- Theatrical release poster
- Directed by: K. Raghavendra Rao
- Produced by: Kranthi Kumar
- Starring: Murali Mohan Jayasudha Rajinikanth Prabha Sripriya
- Music by: K. Chakravarthy
- Release date: 18 November 1977;
- Country: India
- Language: Telugu

= Aame Katha =

1977 Indian Telugu-language film

Aame Katha is a 1977 Telugu drama film directed by K. Raghavendra Rao, starring Murali Mohan and Jayasudha in the title role. It also featured Rajinikanth in a guest role.

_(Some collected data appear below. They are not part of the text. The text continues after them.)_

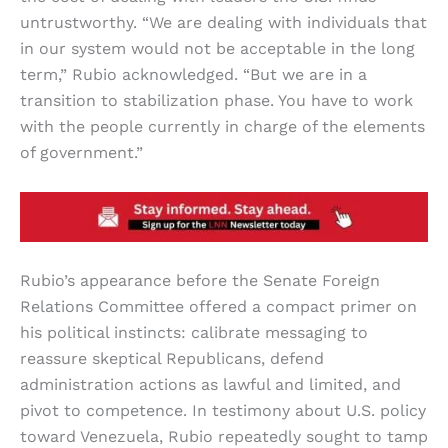
untrustworthy. “We are dealing with individuals that
in our system would not be acceptable in the long
term,” Rubio acknowledged. “But we are in a
transition to stabilization phase. You have to work
with the people currently in charge of the elements
of government.”
Rubio’s appearance before the Senate Foreign
Relations Committee offered a compact primer on
his political instincts: calibrate messaging to
reassure skeptical Republicans, defend
administration actions as lawful and limited, and
pivot to competence. In testimony about U.S. policy
toward Venezuela, Rubio repeatedly sought to tamp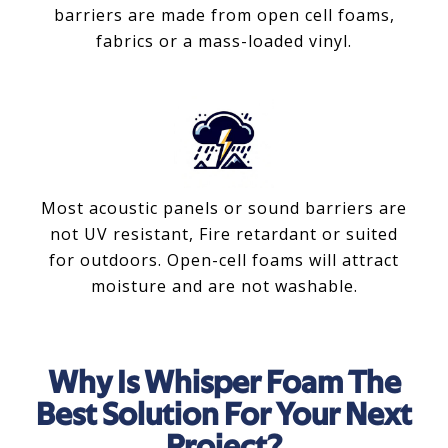
barriers are made from open cell foams,
fabrics or a mass-loaded vinyl.
Most acoustic panels or sound barriers are
not UV resistant, Fire retardant or suited
for outdoors. Open-cell foams will attract
moisture and are not washable.
Why Is Whisper Foam The
Best Solution For Your Next
Project?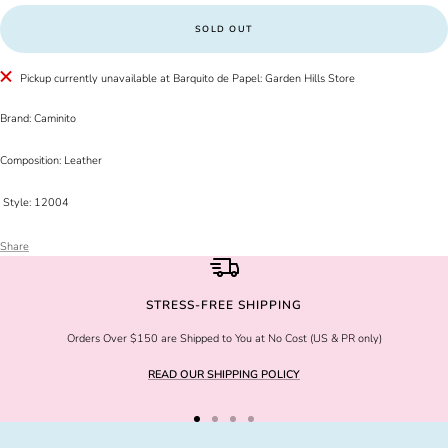
SOLD OUT
Pickup currently unavailable at Barquito de Papel: Garden Hills Store
Brand: Caminito
Composition: Leather
Style: 12004
Share
STRESS-FREE SHIPPING
Orders Over $150 are Shipped to You at No Cost (US & PR only)
READ OUR SHIPPING POLICY
Go
Go
Go
Go
to
to
to
to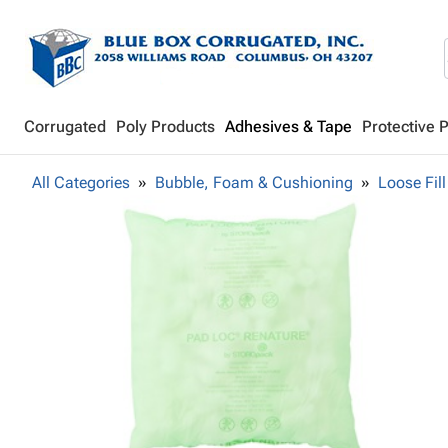
Corrugated
Poly Products
Adhesives & Tape
Protective 
All Categories
Bubble, Foam & Cushioning
Loose Fill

Jayasudha won Filmfare Award for Best Actress - Telugu for her performance in the film.

== Cast ==
- Murali Mohan
- Jayasudha
- Rajinikanth
- Prabha
- Sripriya

== Soundtrack ==

| No. | Title | Singer(s) | Length (m:ss) |
|---|---|---|---|
| 1 | "Pathi Ye Pratyksha Divame" | S.P. Balasubrahmanyam, B. Vasantha, L. R. Anjali | 03:17 |
| 2 | "Puvvula Nadudu Navvula Nadugu" | G. Anand, P. Susheela | 03:16 |
| 3 | "Taha Taha Mani" | S.P. Balasubrahmanyam, P. Susheela | 03:35 |
| 4 | "Yendayya Idi" | S. Janaki | 02:59 |

==Awards==
- Filmfare Award for Best Actress - Telugu - Jayasudha - won

== Legacy ==
Jayasudha considers Aame Katha along with Jyothi and Premalekhalu as the film that "made her a star."